The Slow Erosion That Most Couples Miss

This is the part that gets almost no attention in the conversation about divorce, the years of quiet accumulation that happen before anyone would describe the marriage as seriously troubled.

It usually starts with something small. A comment that landed wrong, a pattern of feeling unheard. A slow growing sense that your partner doesn’t really see you or respect what you bring to the relationship or you feel like roommates. None of it feels dramatic. None of it, on its own, is the kind of thing you’d bring to a therapist or tell your friends about.

But over time, those small moments stack. Like little paper cuts and jabs. The unspoken disappointments become a background hum. The way you look at each other starts to carry it. You stop giving the benefit of the doubt. You start interpreting neutral behavior through the lens of everything that’s come before.
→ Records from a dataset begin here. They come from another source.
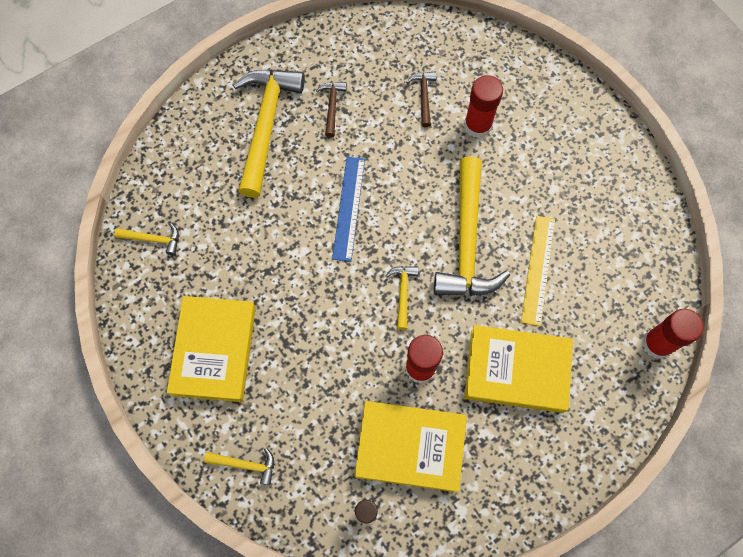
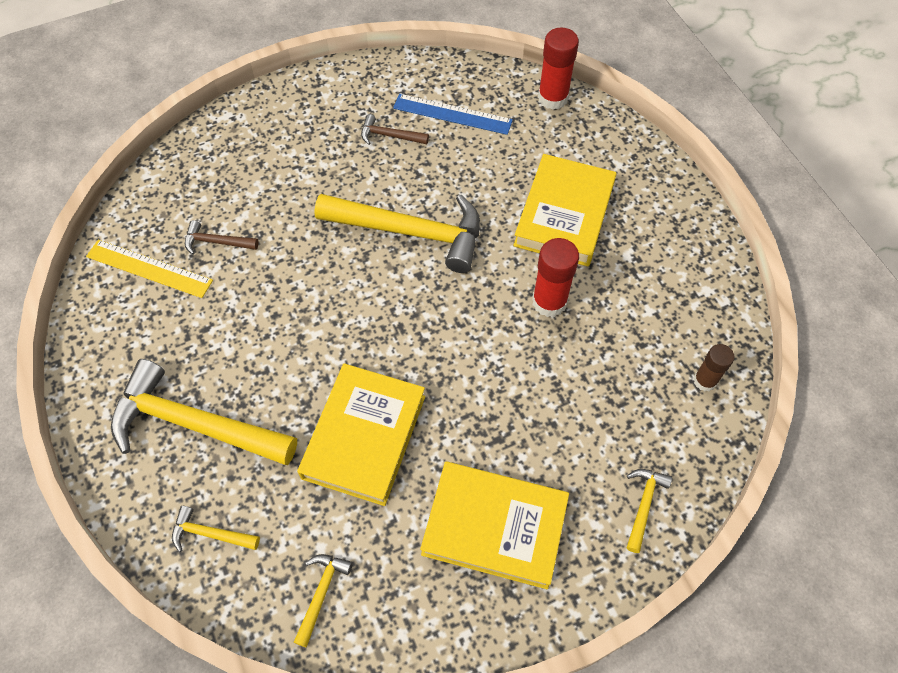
camera: 80 degrees left, 10 degrees down
brown hammer [316,82,347,138] -> brown hammer moved to [361,114,429,145]
blue ruler [332,157,365,262] -> blue ruler moved to [393,94,513,135]
yellow book [355,401,467,492] -> yellow book moved to [297,363,425,506]
yellow hammer [385,266,418,330] -> yellow hammer moved to [172,506,260,552]
red glue stick [464,75,503,138] -> none
yellow ruler [521,216,555,326] -> yellow ruler moved to [86,240,213,298]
And at some point, without either person having made a conscious decision, the relationship dynamic has shifted from partners who have problems to partners who have stopped fully respecting each other. That’s when communication becomes genuinely hard, not because the words are wrong but because the foundation underneath them has been quietly deteriorating for years.

The signs this slow erosion is happening:

  • Sarcasm has become a more common tone than warmth, even in light moments
  • You find yourself rolling your eyes at things he says or does, sometimes internally
  • You’ve stopped giving him the benefit of the doubt in low-stakes situations
  • When you talk about him to other people, the affection in your voice has gone flat
  • You feel more like colleagues managing a shared situation than partners in a relationship

None of these alone means your marriage is over. But they’re worth taking seriously because this pattern is much easier to interrupt early than it is to reverse once it’s fully established.

The couples who catch it and do something about it before it becomes the default are the ones who look back years later and say “we almost lost each other.” The ones who don’t catch it are the ones who end up wondering what happened.